The government has ordered ministers to negotiate a Brexit “transition period” for the eventuality that trade talks fail and the country leaves the European Union (EU) without a trade deal.
Whitehall sources believe the EU will want to avoid the UK leaving suddenly in March 2019, possibly damaging their economy and leaving an £8 billion hole in their budget, The Times reports.
Philip Hammond, the chancellor, has also confirmed that the government is preparing for a range of different outcomes should trade talks break down.
In guidelines published last month, the EU said that any transition would last around 18 months and would require Britain to comply with the bloc’s trade and customs rules, as well as accept the jurisdiction of the European Court of Justice.

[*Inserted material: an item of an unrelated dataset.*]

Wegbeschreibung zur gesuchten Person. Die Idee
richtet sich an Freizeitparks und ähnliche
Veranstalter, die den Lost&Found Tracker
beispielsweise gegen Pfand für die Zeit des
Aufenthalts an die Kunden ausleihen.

It is not yet clear if the UK would be able to strike trade deals with non-EU nations or if it will be forced to accept new EU laws in the proposed period.
David Davis’s department for exiting the EU is to hand a series of Brexit delivery plans to government mandarins this month. They will then compile monthly “progress reports” to check civil servants are moving fast enough on Brexit planning.
Poll: Brits Say Leaving European Union with No Deal Preferable to Transition Period, No Brexit
— Breitbart London (@BreitbartLondon) October 24, 2017
A Whitehall source told The Telegraph: “In the New Year the Government is moving from a planning phase to a delivery phase. We will be removing the excuses some departments have for not being ready.
“The intention is to ensure we are ready to deliver Brexit whatever is negotiated in Brussels, and while the chance of a ‘no deal’ scenario has fallen, we will still be prepared.”
In November, the European Commission’s Directorate-General for Regional and Urban Policy (DG Regio) produced a “worst-case scenario” report which suggested that, if Britain’s money is not replaced, regional aid for Western European member-states could be terminated entirely.
An earlier European Parliament report suggested a that “No Deal” Brexit would leave a €10.2-billion hole in the EU’s’s annual budget.